Thirdly, the config.yaml file contains a predefined variable “noisy_regions”.
noisy_region: [[5980880, 5980980](?), [5979663, 5979669](T-stretch), [5975950, 5976080](GG and CC repeats)] I looked at the regions of the human genome (38) in IGV and found that the second region had a T-stretch, the third had some kind of dinucleotide GG repeat, but I couldn’t identify the “noisy” part of the first region. Why is the first region predefined as “noisy” and why are these exact regions predefined?

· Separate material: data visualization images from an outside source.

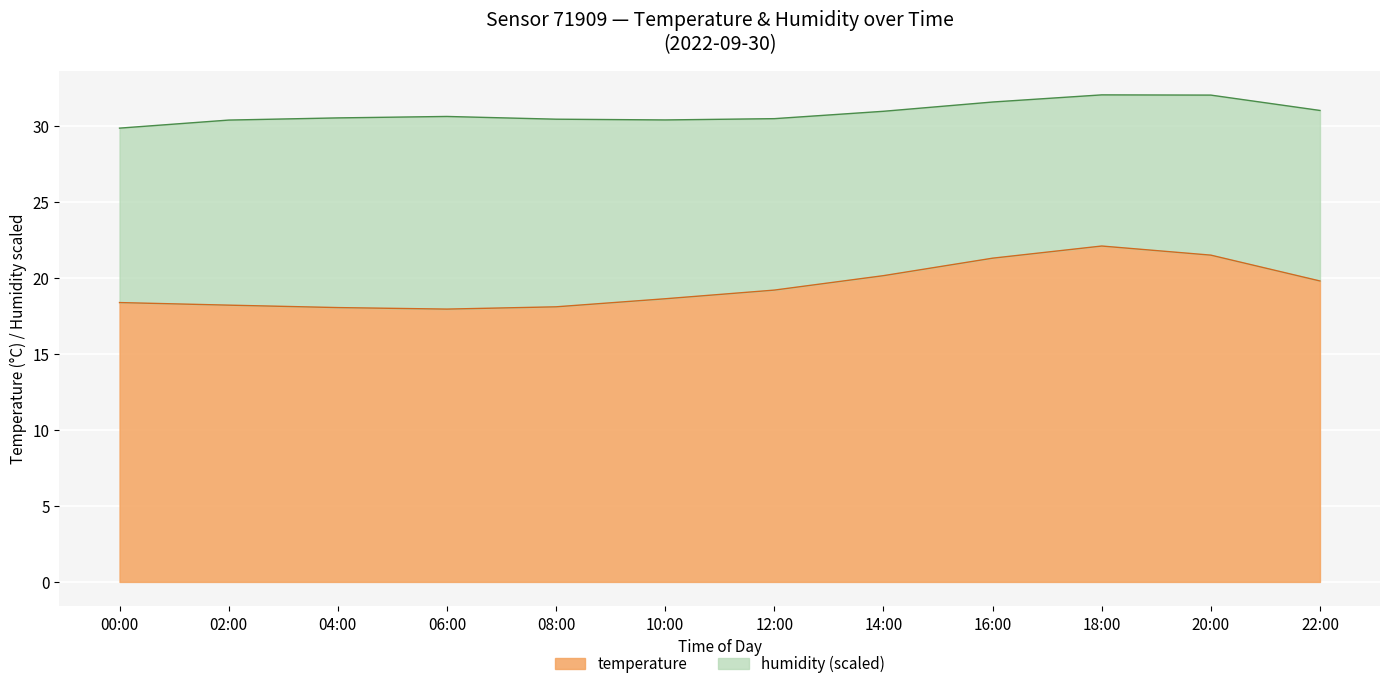

The chart shows a value of 5.8 at 14:00. True or false?

False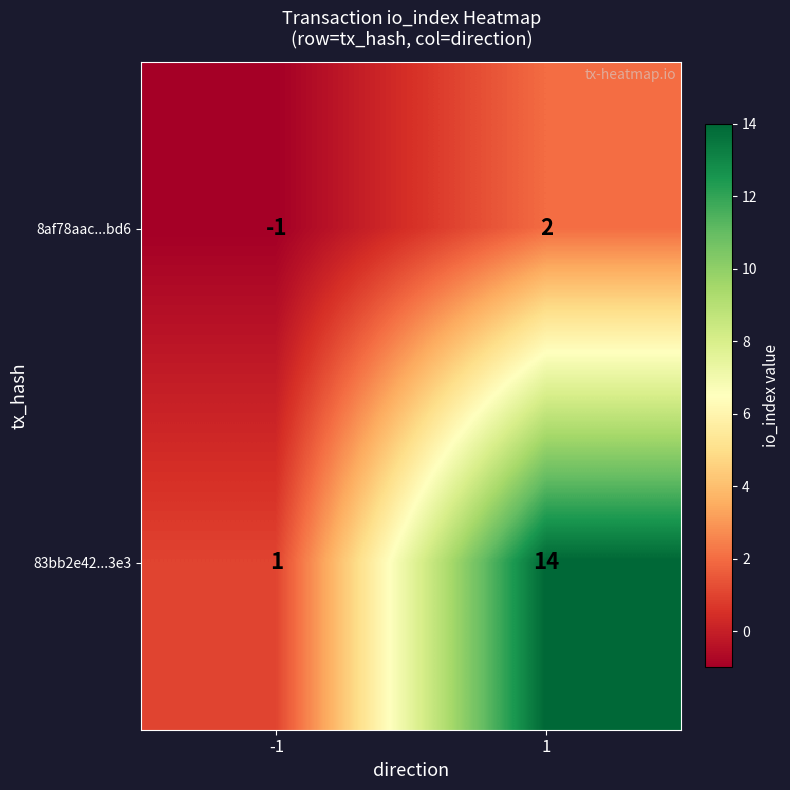

At how many categories does at least one series exceed 9?

1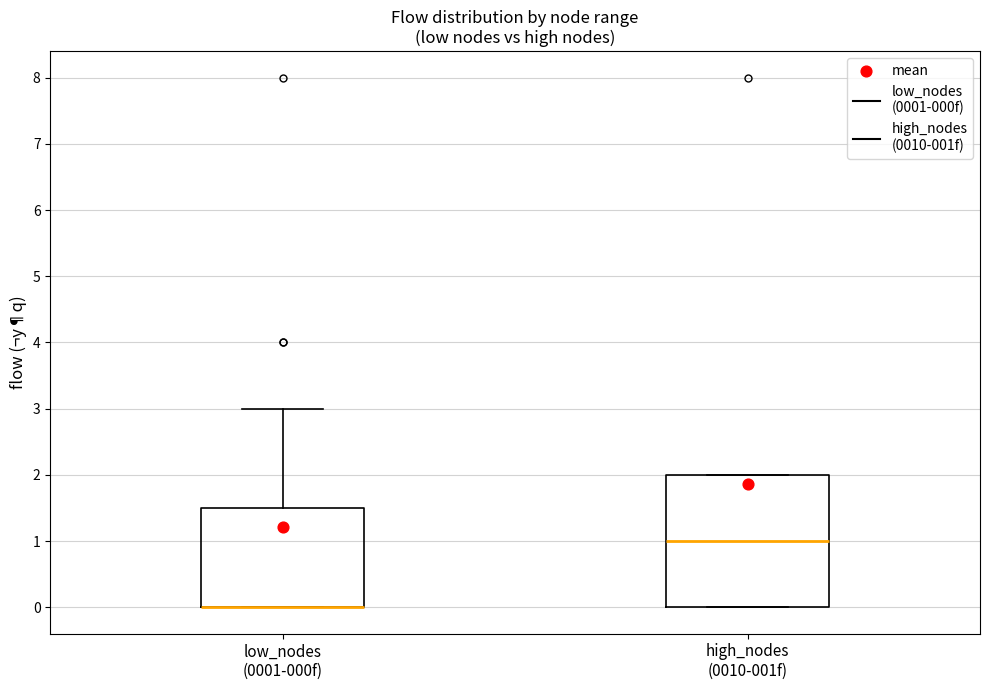

Where is the lower edge of the box for high_nodes (0010-001f) on the y-axis? The values are not printed on the chart, so give them approximately, as read against the axis.

0.0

Finally, I have a question about the function run_without_realign(). The program was taking a rather long time (+- 5-6 hours) to analyse a subset of around 2800 amplified PacBio Hifi reads. Using Cprofiler, I found that this function takes most of the time (+- 97%). To my knowledge this is due to the next 2 for loops located in another for loop to extract the pileup columns:

for read in pileupcolumn.pileups: 
  read_tag = read.alignment.get_tag("HP") 
  this_position_hps.append(read_tag) 
  read_name = read.alignment.query_name 
  new_read_name = read_name 
  if self.use_supplementary and read.alignment.is_supplementary: 
    new_read_name = ( 
    read_name + f"_sup_{read.alignment.reference_start}" 
    ) 
    this_pos_read_names.append(read_name) 
    this_pos_read_names_sup.append(new_read_name) 

for read_num, read_hap in enumerate(this_position_hps): 
  if read_hap == hap_name: 
    pileups_raw.setdefault(pos, []).append(this_pos_bases[read_num]) 
    if self.use_supplementary: 
    read_names.setdefault(pos, []).append( 
    this_pos_read_names_sup[read_num] 
    ) 
  else: 
    read_names.setdefault(pos, []).append( 
    this_pos_read_names[read_num] 

Could this part take longer due the used amplicon data or is there another explanation?

Thanks for your consideration and time.

xiao-chen-xc commented 2 months ago

Hi @youpze Paraphase does not work for amplicon data currently. This is because amplicon data does not require the phasing approach implemented in Paraphase, and it can simply be analyzed with a consensus approach (we have a HiFi amplicon workflow that you can try). The paper mentioned amplicon data because Paraphase could potentially be useful if adapted for tiled amplicons for a long and complicated region like SMN1/SMN2.

PMS2 and PMS2CL are differentiated by their sequences in Exon10-11 region, where the sequence similarity is already very low. The noisy regions mark some regions that may have some alignment errors so that Paraphase does not use those sites during phasing.

The program is taking a long time because it's not designed for amplicon data where the depth is high. Again the consensus approach would be sufficient here, and it would be fast.

youpze commented 2 months ago

@xiao-chen-xc Thanks for your fast response and clear explanation!